Notes on Economic History (7)
Part 7
Wealth of Nations
Since England was the first country in which modern large-scale industry developed, it was only to be expected that capitalist political economy would appear and flourish here. The introduction of spinning machinery (Wyatt 1783, Lewis Paul 1741, Arkwright 1769); the steam engine (Watt 1765 and 1770); and later of the power loom (Cartwright 1785, Jacquard 1802); and similar transformations in the methods of industrial production, indicated changes that led to an enormously accelerated growth of large scale industry.
Adam Smith was the man, who, under these conditions, established a new system of economic doctrine. Smith spent three years in France, where he became known personally to the Physiocrats, and was greatly influenced by them. For ten years after his return from France, he devoted himself to economic study and to writing his book Inquiry into the Nature and Causes of the Wealth of Nations published in 1776.
Adam Smith defines the wealth of a nation in the opening of his inquiry.
“The annual labour of every nation is the fund which originally supplies it with all the necessities and conveniences of life which it annually consumes, and which consist always either in the immediate produce of that labour, or in what is purchased with that produce from other nations.”

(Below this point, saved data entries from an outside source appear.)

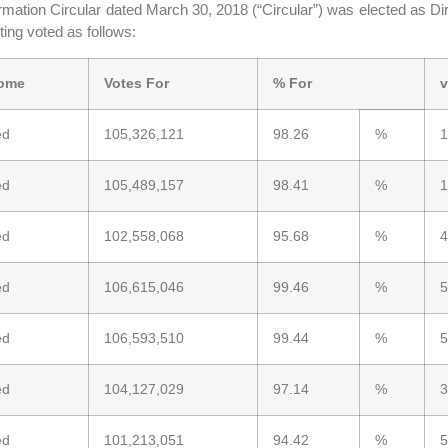
mation Circular dated March 30, 2018 (“Circular”) was elected as Dir
ing voted as follows:
ome
Votes For
% For
v
ed
105,326,121
98.26
%
1
ed
105,489,157
98.41
%
1
ed
102,558,068
95.68
%
4
ed
106,615,046
99.46
%
5
ed
106,593,510
99.44
%
5
ed
104,127,029
97.14
%
3
ed
101,213,051
94.42
%
5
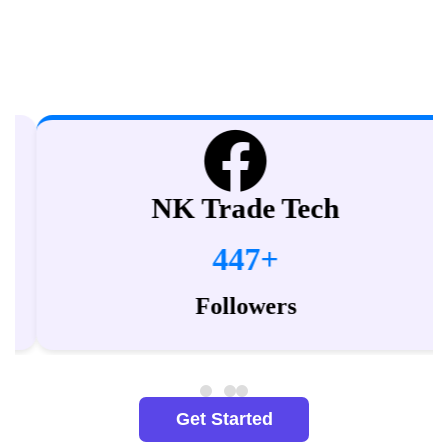
Explore our 130+ YouTube Channels and subscribe to get
access to quality education for free.
NK Trade Tech
447+
Followers
Get Started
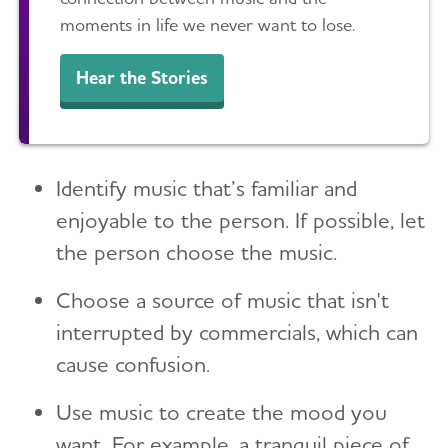
Toggl
Suspicions and Delusions
Creating Your Care Team
Teenagers
moments in life we never want to lose.
Medicare GUIDE Program for Dementia Care
Wandering
Long-Distance Caregiving
Talking to Kids About Alzheimer's and Dementia
Medicare Part D Benefits
Hear the Stories
Community Resource Finder
Medicaid
Glossary
Tax Deductions and Credits
Identify music that’s familiar and
Planning Ahead for Legal Matters
enjoyable to the person. If possible, let
Managing Money Online Program
the person choose the music.
Legal Documents
Choose a source of music that isn't
interrupted by commercials, which can
cause confusion.
Use music to create the mood you
want. For example, a tranquil piece of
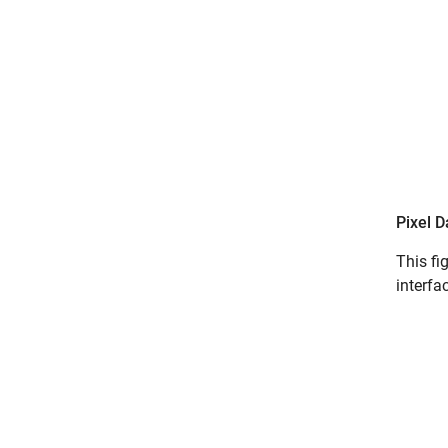
Pixel D
This fi
interfa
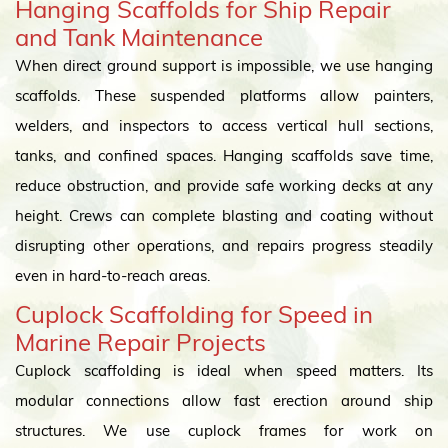
Hanging Scaffolds for Ship Repair
and Tank Maintenance
When direct ground support is impossible, we use hanging
scaffolds. These suspended platforms allow painters,
welders, and inspectors to access vertical hull sections,
tanks, and confined spaces. Hanging scaffolds save time,
reduce obstruction, and provide safe working decks at any
height. Crews can complete blasting and coating without
disrupting other operations, and repairs progress steadily
even in hard-to-reach areas.
Cuplock Scaffolding for Speed in
Marine Repair Projects
Cuplock scaffolding is ideal when speed matters. Its
modular connections allow fast erection around ship
structures. We use cuplock frames for work on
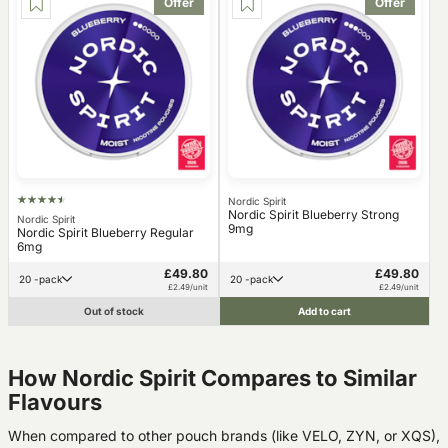
Offer
Offer
Nordic Spirit
Nordic Spirit Blueberry Strong
Nordic Spirit
9mg
Nordic Spirit Blueberry Regular
6mg
£49.80
£49.80
20 -pack
20 -pack
£2.49/unit
£2.49/unit
Out of stock
Add to cart
How Nordic Spirit Compares to Similar
Flavours
When compared to other pouch brands (like VELO, ZYN, or XQS),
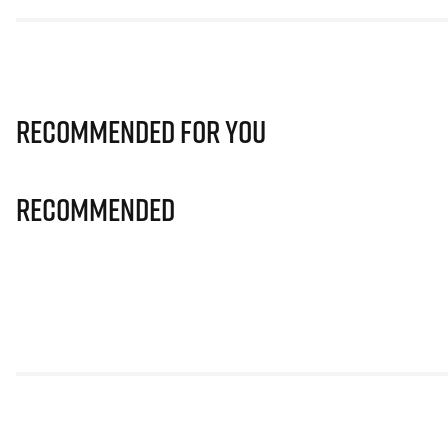
Recommended for you
Recommended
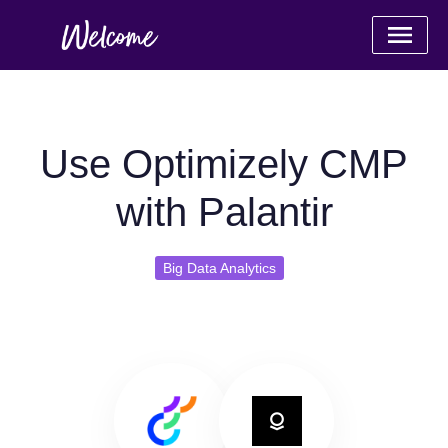
Use Optimizely CMP
with Palantir
Big Data Analytics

To this he makes an important reservation. Labour which is not devoted to the production of useful things, which have an exchange value is to Smith unproductive. Thus, services of all kinds are unproductive. The wealth of a nation is greater accordingly as a larger proportion of its inhabitants are engaged in useful labour. This in turn depends upon the amount of capital devoted to the employment of workers (the wage fund), but above all, upon the productiveness of labour.
According to Smith the productiveness of labour is increased mainly by the division of labour. Consequently, the division of labour is the chief cause of prosperity. He illustrates this thesis by the many processes required for the manufacture of such a simple thing as a pin. The further the division of labour is carried, the more is production carried on with a view to marketing.
Now for the purpose of the market there must develop an acceptable means of exchange, or instrument of trade—in other words, money. Money, as explained by Smith, arises out of indirect exchange. Commodities are exchanged in the market by means of money as the medium of exchange, and thus originates an exchange-value or price of goods, as distinct from their use-value. We see, then, that the division of labour is the starting point of the economic process and its development; it is the cause of the exchange of goods, for no one can live upon the product of his own activity. But exchange is effected in accordance with exchange-value (price) and the exchange value is therefore decisive (a) for the distribution of the goods, since it settles the question who can buy them; and (b) for their production inasmuch as this is guided by the expectation of the price to be realised.
Upon this premise Adam Smith builds up his economic system, and so do all the capitalist schools that follow him. The laws that regulate the formation of exchange-value are held to be also laws in accordance with which the wealth of nations comes into being; they are, according to Smith, the primary laws of economic motion.
By formulating this conception of the nature of political economy, Smith made an important step forward in capitalist theory. He gave a new turn to economic thought. Whereas both the Mercantilists and the Physiocrats had made productive circulation the basis of their reasoning, now for the first time a study of the laws of exchange-value was undertaken. Thenceforward the theory of value and the theory of prices became the basis of economic theory in general. For since prices are the determinants of the production of goods, the law of prices decides what goods shall be produced; and since prices decide which would-be purchaser has sufficient purchasing power, the laws of prices are also the laws of distribution. In a word, the laws of price are also the laws of distribution. As a result, therefore, the theory of distribution is developed as a theory of particular prices (wages, rent, etc).